- [WHAT YOU ARE ASKED TO DO]:
Exactly as written, return every line of the data below apart from the pictures.

- [EXERCISE MATERIALS]:
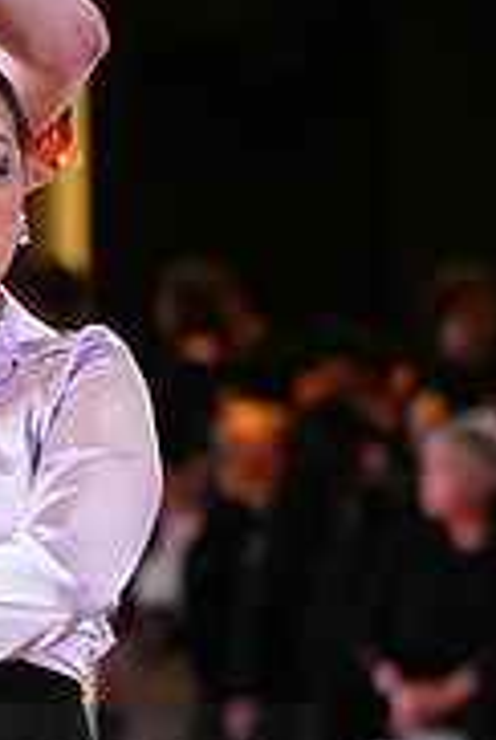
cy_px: 842
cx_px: -242
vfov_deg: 4.3
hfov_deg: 2.9
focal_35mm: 480
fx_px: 9882
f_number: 4
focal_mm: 151
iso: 3200
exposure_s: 1/400
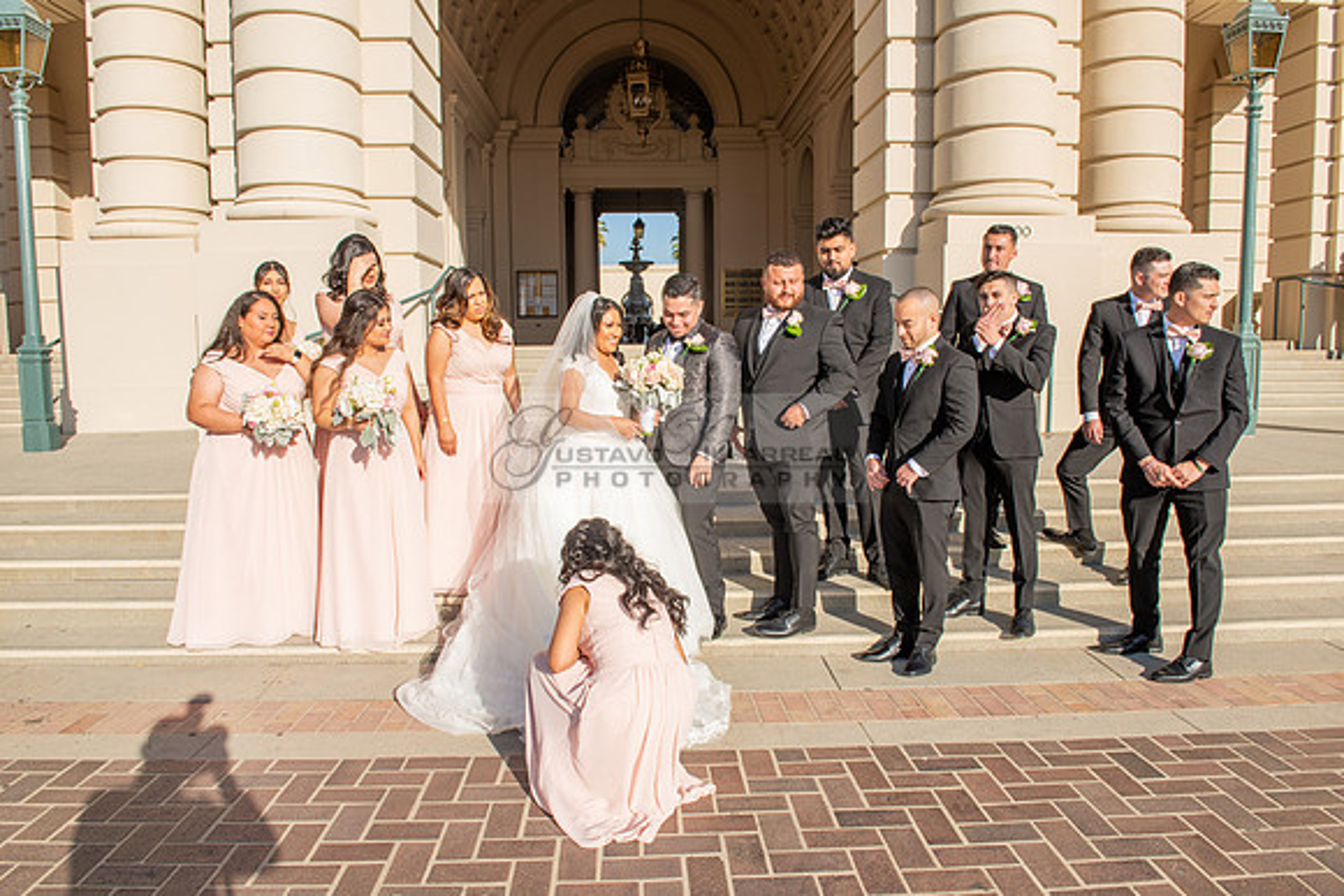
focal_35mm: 24
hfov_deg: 73.7
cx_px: 672
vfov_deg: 53.2
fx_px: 896
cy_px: 448
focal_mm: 24
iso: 100
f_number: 10
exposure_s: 1/160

- [SOLVED EXERCISE]:
cy_px: 842
cx_px: -242
vfov_deg: 4.3
hfov_deg: 2.9
focal_35mm: 480
fx_px: 9882
f_number: 4
focal_mm: 151
iso: 3200
exposure_s: 1/400
focal_35mm: 24
hfov_deg: 73.7
cx_px: 672
vfov_deg: 53.2
fx_px: 896
cy_px: 448
focal_mm: 24
iso: 100
f_number: 10
exposure_s: 1/160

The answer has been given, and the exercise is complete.